■ Text to read:
****************************************
Yes, you should definitely avoid all those non-standard spellings in writing, unless, as I said before, you are imitating actual dialogue. For example;

The woman marched up to the man and said; "I ain't taking none of your shit. You wanna watch what you say or I'm gonna call the pigs!"

In songs they are acceptable too and in very informal writing, but not in normal formal writing (exams, reports, articles, business letters or emails etc etc).


----------



## Pirulo1234

JennyTW said:


> Yes, you should definitely avoid all those non-standard spellings in writing, unless, as I said before, you are imitating actual dialogue. For example;
> 
> The woman marched up to the man and said; "I ain't taking none of your shit. You wanna watch what you say or I'm gonna call the pigs!"
> 
> In songs they are acceptable too and in very informal writing, but not in normal formal writing (exams, reports, articles, business letters or emails etc etc).




Thanks!!


----------



## ranks39

juan2937 said:


> Strange enough!!, all my grammar books Azar's, Michael Swan, etc. deal with these substandard writings as something we should learn among friends or informal conversation. It seems that US English is substandard?



I think Jenny was only saying to avoid them in a formal setting.  You would not "wanna" use these words(gotta, wanna, gonna) in FORMAL situations like business e-mails, exams, formal letters.  They can, however, be used in informal conversation.


----------



## juan2937

JennyTW said:


> Yes, of course, Juan. I agree that you should be able to rely on respected books to clear up your doubts. The copy of the book I have says "First published 1980. Ninth impression 1984".  So it's probably older than yours. I can't find anything on RP in mine. What's the section heading?
> 
> What he DOES say in the Introduction under the heading Correctness is; "If we say that a form is "incorrect"... we may be talking about a form like "ain't", which is used by many British and American people, but which is considered "wrong" or substandard."
> He goes on to say that incorrect forms are marked by asterisks and are forms "that students are advised not to use."



Michael Swan, page 289 number 308, numeral 3-4 Dialect accent; 'received pronunciation' 3rd Edition. I wouldn't use hard words at the church or a formal dinner either. But we as learners need learn English as the grammar books deal with all substandards or polite words to enrich our vocabulary and reach the possibility to express your own language ( español in my case with the same nuances i use in my mother tongue to convey my feelings as accurate as a perfect correspondence of two nationalities but one idea.


----------



## PichaPuerto

It's like andaluz for example. If I start speaking "Qué pasa picha!, vamo´ pa el tinglao., has visto er cani, killo ke guasa etc etc,,
This is something that I could possibly say, but I couldn't write it down, unless I were imitating speech (Lorca for example)

"I ain't doing that, or I gotta go" just looks uneducated written down.
****************************************
■ Extracted entries:
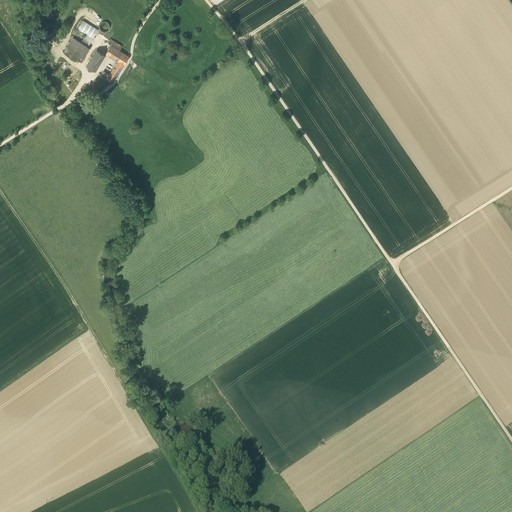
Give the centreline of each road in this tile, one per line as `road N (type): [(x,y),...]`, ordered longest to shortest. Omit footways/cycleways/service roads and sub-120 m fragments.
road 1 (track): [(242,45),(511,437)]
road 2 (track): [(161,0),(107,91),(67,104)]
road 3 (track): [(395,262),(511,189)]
****************************************
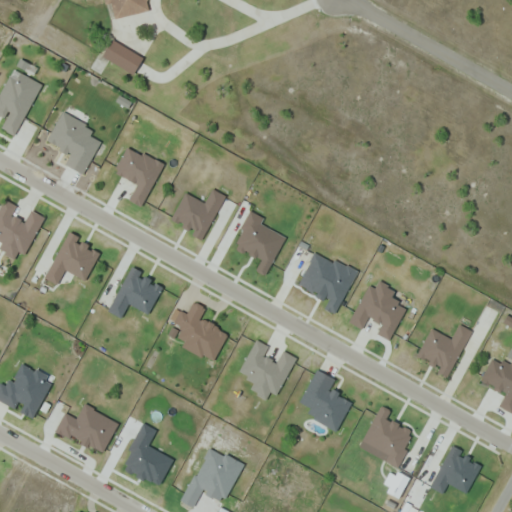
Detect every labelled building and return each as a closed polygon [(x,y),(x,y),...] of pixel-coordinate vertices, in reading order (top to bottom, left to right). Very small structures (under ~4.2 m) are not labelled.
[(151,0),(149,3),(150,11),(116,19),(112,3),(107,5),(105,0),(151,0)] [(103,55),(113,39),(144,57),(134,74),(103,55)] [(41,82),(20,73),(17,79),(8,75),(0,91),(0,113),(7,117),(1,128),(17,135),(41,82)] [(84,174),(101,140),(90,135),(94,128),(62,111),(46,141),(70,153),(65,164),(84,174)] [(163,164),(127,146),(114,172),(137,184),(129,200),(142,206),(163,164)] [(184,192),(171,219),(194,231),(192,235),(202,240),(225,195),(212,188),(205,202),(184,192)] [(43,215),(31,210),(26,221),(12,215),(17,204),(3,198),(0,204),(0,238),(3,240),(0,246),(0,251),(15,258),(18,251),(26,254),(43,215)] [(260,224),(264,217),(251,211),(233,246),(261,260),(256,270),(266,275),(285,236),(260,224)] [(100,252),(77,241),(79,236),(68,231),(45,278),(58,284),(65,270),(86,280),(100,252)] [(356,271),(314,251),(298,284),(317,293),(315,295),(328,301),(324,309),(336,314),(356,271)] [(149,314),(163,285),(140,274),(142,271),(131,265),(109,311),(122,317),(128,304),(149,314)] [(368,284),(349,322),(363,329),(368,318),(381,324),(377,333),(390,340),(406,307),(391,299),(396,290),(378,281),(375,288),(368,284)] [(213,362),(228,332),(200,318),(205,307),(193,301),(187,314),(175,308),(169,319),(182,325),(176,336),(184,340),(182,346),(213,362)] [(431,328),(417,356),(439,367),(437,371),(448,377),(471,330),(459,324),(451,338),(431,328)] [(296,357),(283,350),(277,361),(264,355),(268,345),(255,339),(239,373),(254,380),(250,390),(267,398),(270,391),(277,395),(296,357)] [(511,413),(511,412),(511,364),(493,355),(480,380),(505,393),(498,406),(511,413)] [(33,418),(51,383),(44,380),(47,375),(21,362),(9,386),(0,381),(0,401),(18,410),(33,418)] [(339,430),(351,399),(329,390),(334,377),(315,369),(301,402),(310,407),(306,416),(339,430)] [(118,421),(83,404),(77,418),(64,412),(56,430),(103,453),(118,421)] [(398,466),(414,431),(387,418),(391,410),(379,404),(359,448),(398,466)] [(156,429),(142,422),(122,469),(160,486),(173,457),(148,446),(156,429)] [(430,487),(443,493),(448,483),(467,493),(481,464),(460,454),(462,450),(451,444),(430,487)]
****************************************
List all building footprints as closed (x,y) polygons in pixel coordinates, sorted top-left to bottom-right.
****************************************
■ Set problem 1: Write out the part of the forum thread on non-standard spellings starting at "## PichaPuerto" and ending at "uneducated written down.".
■ Set problem 2: In the forum thread on non-standard spellings, which formal situations does ranks39 name as places where words like "wanna" should not be used?
The listing above is separate material and has no connection to the forum thread on non-standard spellings.

■ Exercise answer 1:
## PichaPuerto

It's like andaluz for example. If I start speaking "Qué pasa picha!, vamo´ pa el tinglao., has visto er cani, killo ke guasa etc etc,,
This is something that I could possibly say, but I couldn't write it down, unless I were imitating speech (Lorca for example)

"I ain't doing that, or I gotta go" just looks uneducated written down.

■ Exercise answer 2: Business e-mails, exams, and formal letters.